Kirkus Reviews QR Code
CITIES by Monica L. Smith

CITIES

The First 6,000 Years

by Monica L. Smith

Pub Date: April 16th, 2019
ISBN: 978-0-7352-2367-7
Publisher: Viking

An archaeologist examines the deep history of the world’s cities.

The late comedian George Carlin had a routine positing that we need houses to keep all our junk in and that a major torture of going on vacation is to decide what fraction of that junk to take with us. Smith (Anthropology/UCLA; A Prehistory of Ordinary People, 2010, etc.) offers reinforcement for that proposition: “there were only so many things that people could carry around at once,” she writes of early human life, “with possessions limited to lightweight, handheld items that were not very visible beyond a small group of people.” Enter architecture, which brought humans out of caves and into free-standing structures of various kinds—and then, 6,000 years ago, enter cities, an innovation that brought with them the bad (bureaucracy, crime, epidemic disease) as well as the good.
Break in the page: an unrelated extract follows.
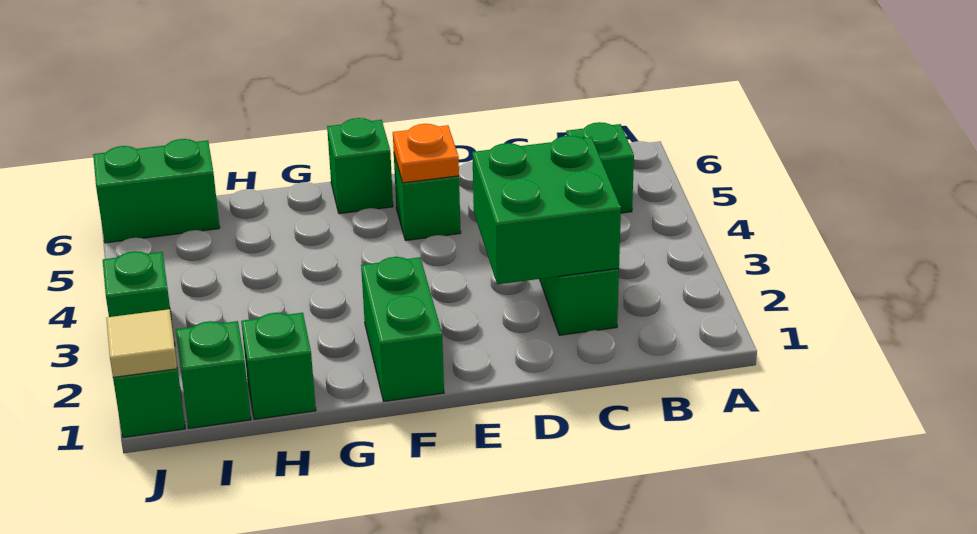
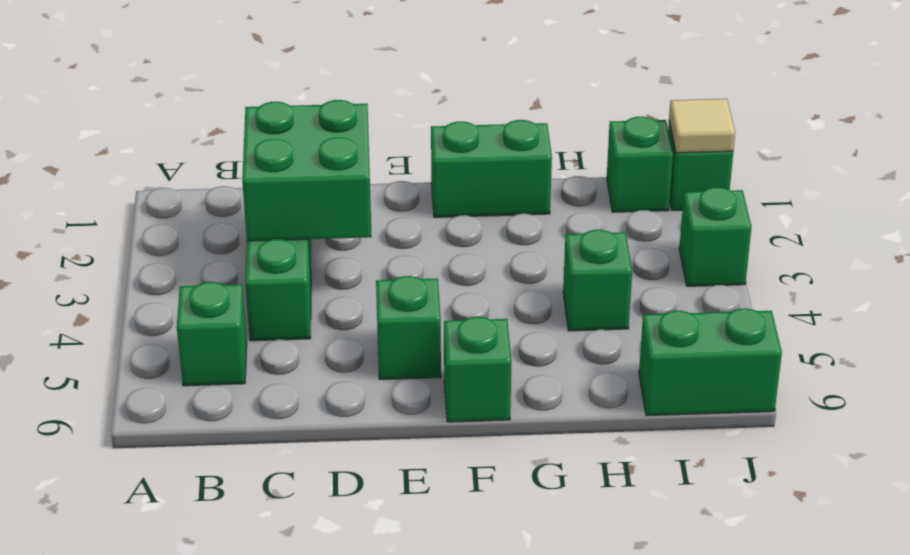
orange plate E5 level 2 -> none
green brick F1:F2 level 1 -> green brick F1:G1 level 1
green brick H1 level 1 -> green brick H4 level 1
In the author’s calculus, the good is weightier than the bad. In the life of villages, things are pretty dull, without much “ethnic or social diversity” and little need for economic ingenuity, with shamans or chiefs living the good life but everyone else toiling away. As Smith notes, archaeological lessons learned from the ancient past, applicable to the present as well, are that “there are always socioeconomic hierarchies.” In cities, the demands of social and economic life yield an “upward spiral” that affords diversity and rewards creativity. In its broadest outline, Smith’s argument isn’t new; Lewis Mumford was making similar observations half a century ago while, in recent years, Richard Florida has taken up the cause of cities as creative engines. Still, her points are well-taken: Cities are “now so widespread that we have a hard time ‘unseeing’ them from the landscape,” and increasingly they have become conurbations, with hundreds of cities, especially in Asia, having attained populations of more than 1 million people and vast metropolitan belts running down river valleys and coastlines.

Students of world history, urban studies, economics, and similar fields will find Smith’s book to be a thought-provoking, useful survey.